=== Exercise goal ===
May I please have every record restated word for word, with the images left out?

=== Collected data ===
=====
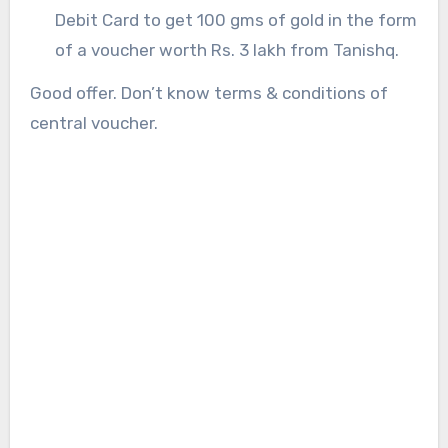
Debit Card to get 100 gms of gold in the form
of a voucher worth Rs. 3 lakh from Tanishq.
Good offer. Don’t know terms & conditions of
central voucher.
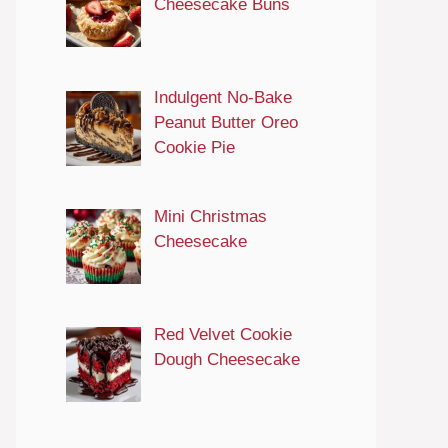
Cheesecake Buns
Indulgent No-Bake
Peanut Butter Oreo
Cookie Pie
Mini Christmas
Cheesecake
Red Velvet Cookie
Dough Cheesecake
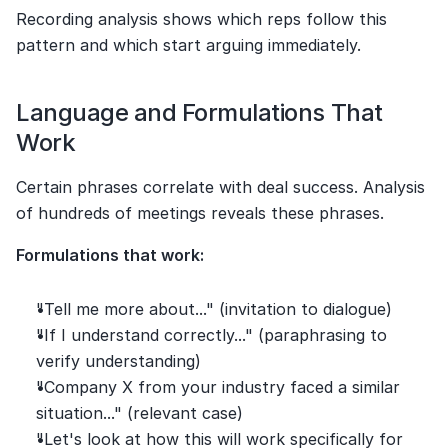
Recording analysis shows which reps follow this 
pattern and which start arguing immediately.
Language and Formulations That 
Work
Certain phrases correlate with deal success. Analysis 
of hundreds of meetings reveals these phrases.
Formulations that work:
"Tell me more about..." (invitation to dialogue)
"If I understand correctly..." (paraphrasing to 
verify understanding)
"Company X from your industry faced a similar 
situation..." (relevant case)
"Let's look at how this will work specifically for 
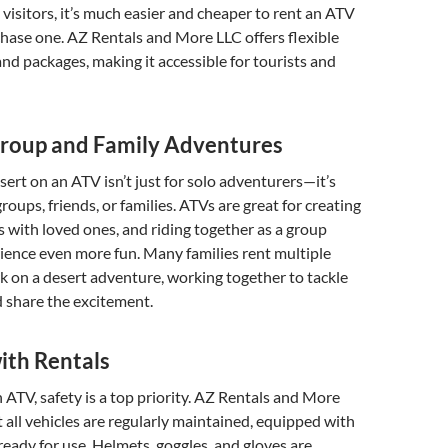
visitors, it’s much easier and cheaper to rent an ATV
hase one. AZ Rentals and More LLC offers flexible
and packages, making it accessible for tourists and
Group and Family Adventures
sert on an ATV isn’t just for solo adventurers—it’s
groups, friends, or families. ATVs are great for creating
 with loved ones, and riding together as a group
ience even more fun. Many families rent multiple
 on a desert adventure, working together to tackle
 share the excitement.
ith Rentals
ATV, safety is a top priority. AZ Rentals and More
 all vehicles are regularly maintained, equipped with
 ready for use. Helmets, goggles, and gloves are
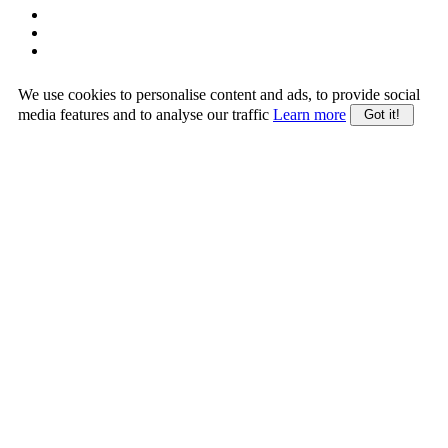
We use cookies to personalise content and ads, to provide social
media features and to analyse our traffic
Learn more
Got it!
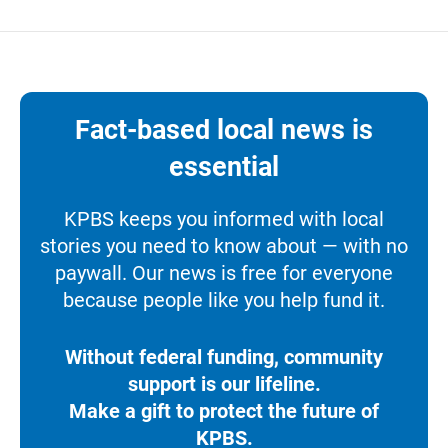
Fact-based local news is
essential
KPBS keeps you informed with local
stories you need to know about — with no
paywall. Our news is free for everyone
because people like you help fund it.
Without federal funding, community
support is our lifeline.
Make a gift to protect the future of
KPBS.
=====
=== Exercise response ===
Debit Card to get 100 gms of gold in the form
of a voucher worth Rs. 3 lakh from Tanishq.
Good offer. Don’t know terms & conditions of
central voucher.
Cheesecake Buns
Indulgent No-Bake
Peanut Butter Oreo
Cookie Pie
Mini Christmas
Cheesecake
Red Velvet Cookie
Dough Cheesecake
Recording analysis shows which reps follow this 
pattern and which start arguing immediately.
Language and Formulations That 
Work
Certain phrases correlate with deal success. Analysis 
of hundreds of meetings reveals these phrases.
Formulations that work:
"Tell me more about..." (invitation to dialogue)
"If I understand correctly..." (paraphrasing to 
verify understanding)
"Company X from your industry faced a similar 
situation..." (relevant case)
"Let's look at how this will work specifically for 
visitors, it’s much easier and cheaper to rent an ATV
hase one. AZ Rentals and More LLC offers flexible
and packages, making it accessible for tourists and
Group and Family Adventures
sert on an ATV isn’t just for solo adventurers—it’s
groups, friends, or families. ATVs are great for creating
 with loved ones, and riding together as a group
ience even more fun. Many families rent multiple
 on a desert adventure, working together to tackle
 share the excitement.
ith Rentals
ATV, safety is a top priority. AZ Rentals and More
 all vehicles are regularly maintained, equipped with
 ready for use. Helmets, goggles, and gloves are
We use cookies to personalise content and ads, to provide social
media features and to analyse our traffic
Learn more
Got it!
Fact-based local news is
essential
KPBS keeps you informed with local
stories you need to know about — with no
paywall. Our news is free for everyone
because people like you help fund it.
Without federal funding, community
support is our lifeline.
Make a gift to protect the future of
KPBS.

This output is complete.